Practitioner resilience
Newly-qualified health visitors and school nurses (preceptees) and experienced health visitors and school nurses (preceptors) who support the newly-qualified in a preceptorship programme, were invited as co-researchers to two separate co-inquiry groups to determine what shapes their role resilience. A wider group of health visitor and school nurses involved in preceptorship offered a consensus view on the emerging theory.
A background of low investment has led to the current health visiting workforce undergoing a rapid expansion in the number of newly-qualified health visitors in the last few years (30-40 per cent). This has placed additional strain on current preceptorship provision and those enacting their roles in challenging times with widespread changes to service provision.

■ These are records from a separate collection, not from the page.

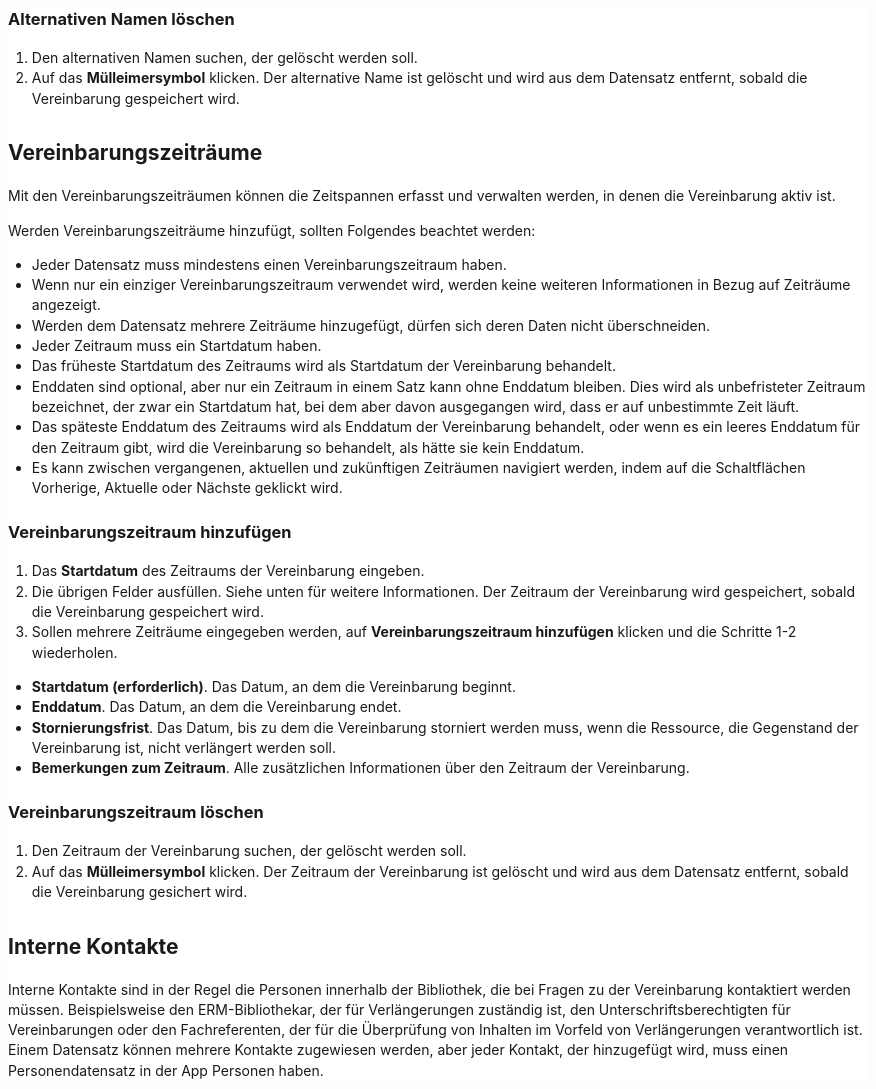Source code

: ### Alternativen Namen löschen

1.  Den alternativen Namen suchen, der gelöscht werden soll.
2.  Auf das **Mülleimersymbol** klicken. Der alternative Name ist gelöscht und wird aus dem Datensatz entfernt, sobald die Vereinbarung gespeichert wird.

## Vereinbarungszeiträume

Mit den Vereinbarungszeiträumen können die Zeitspannen erfasst und verwalten werden, in denen die Vereinbarung aktiv ist.

Werden Vereinbarungszeiträume hinzufügt, sollten Folgendes beachtet werden:

-   Jeder Datensatz muss mindestens einen Vereinbarungszeitraum haben.
-   Wenn nur ein einziger Vereinbarungszeitraum verwendet wird, werden keine weiteren Informationen in Bezug auf Zeiträume angezeigt.
-   Werden dem Datensatz mehrere Zeiträume hinzugefügt, dürfen sich deren Daten nicht überschneiden.
-   Jeder Zeitraum muss ein Startdatum haben.
-   Das früheste Startdatum des Zeitraums wird als Startdatum der Vereinbarung behandelt.
-   Enddaten sind optional, aber nur ein Zeitraum in einem Satz kann ohne Enddatum bleiben. Dies wird als unbefristeter Zeitraum bezeichnet, der zwar ein Startdatum hat, bei dem aber davon ausgegangen wird, dass er auf unbestimmte Zeit läuft.
-   Das späteste Enddatum des Zeitraums wird als Enddatum der Vereinbarung behandelt, oder wenn es ein leeres Enddatum für den Zeitraum gibt, wird die Vereinbarung so behandelt, als hätte sie kein Enddatum.
-   Es kann zwischen vergangenen, aktuellen und zukünftigen Zeiträumen navigiert werden, indem auf die Schaltflächen Vorherige, Aktuelle oder Nächste geklickt wird.

### Vereinbarungszeitraum hinzufügen

1.  Das **Startdatum** des Zeitraums der Vereinbarung eingeben.
2.  Die übrigen Felder ausfüllen. Siehe unten für weitere Informationen. Der Zeitraum der Vereinbarung wird gespeichert, sobald die Vereinbarung gespeichert wird.
3.  Sollen mehrere Zeiträume eingegeben werden, auf **Vereinbarungszeitraum hinzufügen** klicken und die Schritte 1-2 wiederholen.
-   **Startdatum (erforderlich)**. Das Datum, an dem die Vereinbarung beginnt.
-   **Enddatum**. Das Datum, an dem die Vereinbarung endet.
-   **Stornierungsfrist**. Das Datum, bis zu dem die Vereinbarung storniert werden muss, wenn die Ressource, die Gegenstand der Vereinbarung ist, nicht verlängert werden soll.
-   **Bemerkungen zum Zeitraum**. Alle zusätzlichen Informationen über den Zeitraum der Vereinbarung.

### Vereinbarungszeitraum löschen

1.  Den Zeitraum der Vereinbarung suchen, der gelöscht werden soll.
2.  Auf das **Mülleimersymbol** klicken. Der Zeitraum der Vereinbarung ist gelöscht und wird aus dem Datensatz entfernt, sobald die Vereinbarung gesichert wird.

## Interne Kontakte

Interne Kontakte sind in der Regel die Personen innerhalb der Bibliothek, die bei Fragen zu der Vereinbarung kontaktiert werden müssen. Beispielsweise den ERM-Bibliothekar, der für Verlängerungen zuständig ist, den Unterschriftsberechtigten für Vereinbarungen oder den Fachreferenten, der für die Überprüfung von Inhalten im Vorfeld von Verlängerungen verantwortlich ist. Einem Datensatz können mehrere Kontakte zugewiesen werden, aber jeder Kontakt, der hinzugefügt wird, muss einen Personendatensatz in der App Personen haben.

Identifying issues as seen by the collaborators and giving voice to these counter-narratives, has been crucial to exploring mechanisms that support role resilience, positively influence preceptorship relationships and improve outcomes under existing contextual challenges.
Project timeframe
This research project commenced in October 2013 and ended in October 2018.
Project aims
This was a collaborative study combining co-inquiry and realist evaluation to study the narratives of those involved in preceptorship programmes. In the first phase of the co-inquiry process, co-researchers were asked to conceptualise role resilience in preceptorship, with reference to: What works for whom, in what circumstances and in what respects, and how? (Pawson and Tilley, 2004 p2). This lead on to the second phase to co-construct an emerging Preceptorship Resilience Framework.